Recipes

Harvest Sausage Stew

Ingredients:

• 2 Tbsp Canola or olive oil
• 6 links of High Caliber Garlic Sausage, sliced
• 1 diced onion
• ½ tsp High Caliber Rubbed Oregano

• ½ tsp High Caliber Basil

• ¼ tsp High Caliber Smoked Paprika
• ½ tsp High Caliber Butcher Grind Pepper
• salt to taste
• 2 cloves pressed garlic
• 2 medium carrots, peeled and diced
• 2 medium parsnips, peeled and diced
• 2 stalks of celery, diced
• 6 baby yellow potatoes, cubed (skin on)
• ½ pound (8 ounces) diced butternut squash
• 6 cups chicken stock
• 1 cup chopped kale
• 1 Tbsp chopped fresh parsley

Directions:

  1. Pour 2 Tbsp of oil into stock pot and pre-heat on medium-high; add the sausage and brown for a few minutes until caramelized.
  2. Add in the onion, and stir to combine; sauté with the garlic sausage for about 3-4 minutes, until lightly golden; add in the basil, oregano, paprika, black pepper, garlic, salt to taste, and stir until well mixed.
  3. Next, add in the remaining vegetables (except the kale and parsley) and stir in the chicken stock, then bring to a boil.
  4. Reduce the heat to medium-low, and allow the stew to simmer, uncovered, for 40 minutes.

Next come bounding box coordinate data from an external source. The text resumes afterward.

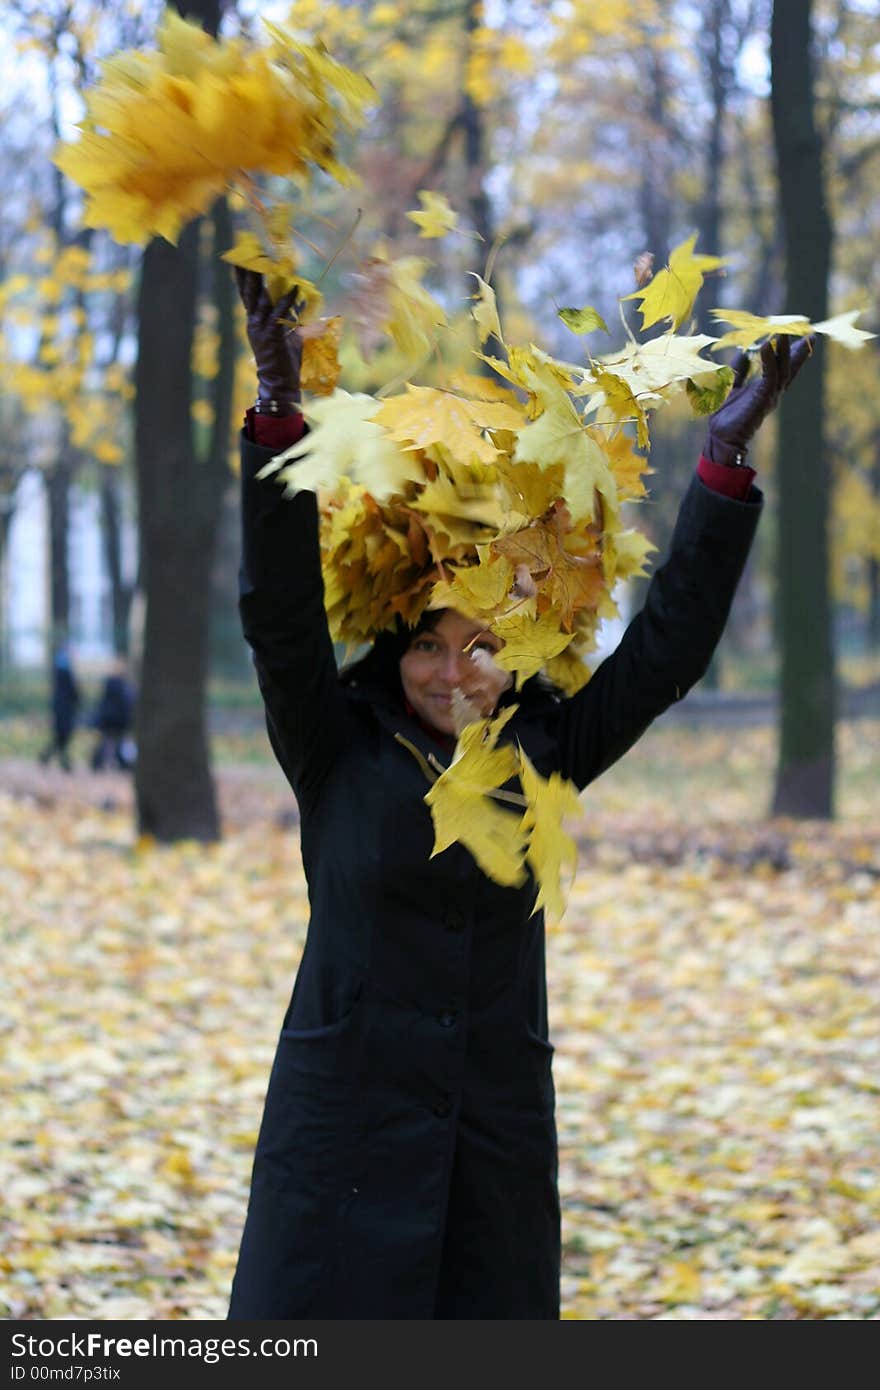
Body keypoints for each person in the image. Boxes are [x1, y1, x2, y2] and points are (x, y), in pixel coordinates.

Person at [227, 267, 811, 1320]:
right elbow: (277, 611)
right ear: (392, 647)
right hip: (339, 1152)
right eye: (431, 647)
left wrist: (722, 462)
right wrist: (276, 413)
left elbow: (667, 646)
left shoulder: (550, 744)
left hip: (487, 1163)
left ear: (523, 647)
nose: (455, 672)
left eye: (484, 644)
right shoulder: (333, 743)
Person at [39, 642, 81, 772]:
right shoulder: (64, 668)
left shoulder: (62, 666)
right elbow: (71, 690)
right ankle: (61, 761)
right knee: (63, 735)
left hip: (62, 707)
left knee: (61, 736)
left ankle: (54, 759)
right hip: (64, 708)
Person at [89, 656, 136, 771]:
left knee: (107, 742)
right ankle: (116, 763)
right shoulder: (123, 685)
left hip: (108, 718)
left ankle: (101, 763)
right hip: (117, 719)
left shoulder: (109, 683)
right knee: (115, 741)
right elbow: (125, 702)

Pressure Canner Split Pea Soup

Pressure Canner Split Pea Soup

Ingredients:

  • 1 cup diced carrots (approx 4)
  • 1 cup diced celery (approx 3 sticks)
  • 1 cup diced onion (approx 1 large or 2 medium)
  • 4 cloves garlic, minced
  • ¼ cup water
  • 1 bay leaf
  • 16oz (500g) dried green split peas
  • 8 cups hot chicken stock (homemade or add 2 stock cubes to 8 cups boiling water)
  • 1 cup diced High Caliber Bacon
  • salt to taste
  • a dash of High Caliber Butcher Grind Pepper

 

Directions:

  1. Wash, peel and dice carrots, celery and onion. Cook in a big stock/soup pot with ¼ cup of water on medium heat, for about 5 minutes.
  2. Rinse the peas well and pick out any discoloured peas. Add to the pot with the minced garlic and hot chicken stock and mix well.
  3. Simmer for 50-60 minutes or until peas are soft and tender.
  4. Dice the bacon and add to soup, simmering for a further 20 minutes while you pre-heat your jars and lids. Bring jars to a boil in a large pot of water covering them, boiling for 10 minutes. Bring seals and rings to a simmer in a saucepan covered with water for 10 minutes. While they're heating you can pre-heat the water in the pressure canner too. You don't want hot jars cracking if they go into cold/cool water! [Hot soup goes into hot jars then into hot water]
  5. Add an extra cup of hot water if soup thickens too much (it should be at serving consistency before canning and it will thicken during processing). Season to taste, then ladle hot soup into pint-sized jars, to 1 inch (2.5cm) headspace. Remove bubbles, adding extra soup (if required) to 1 inch (2.5cm) headspace.
  6. Wipe rims, apply seals and twist bands on to fingertip-tight.
  7. Place hot jars into pressure canner (which has 2 inches of hot water already inside). Attach pressure canner lid and heat on high until visible white steam has vented for 10 minutes. Add weight and bring up to 10 pounds pressure then process for 75 minutes (pints) at this pressure. Once finished, turn off heat, allow pressure to return to zero before venting then remove lid. Remove jars after 5 minutes to a tea towel-covered bench to rest overnight.
  8. The next day remove bands, label and store in a cool, dark place for up to 12 months.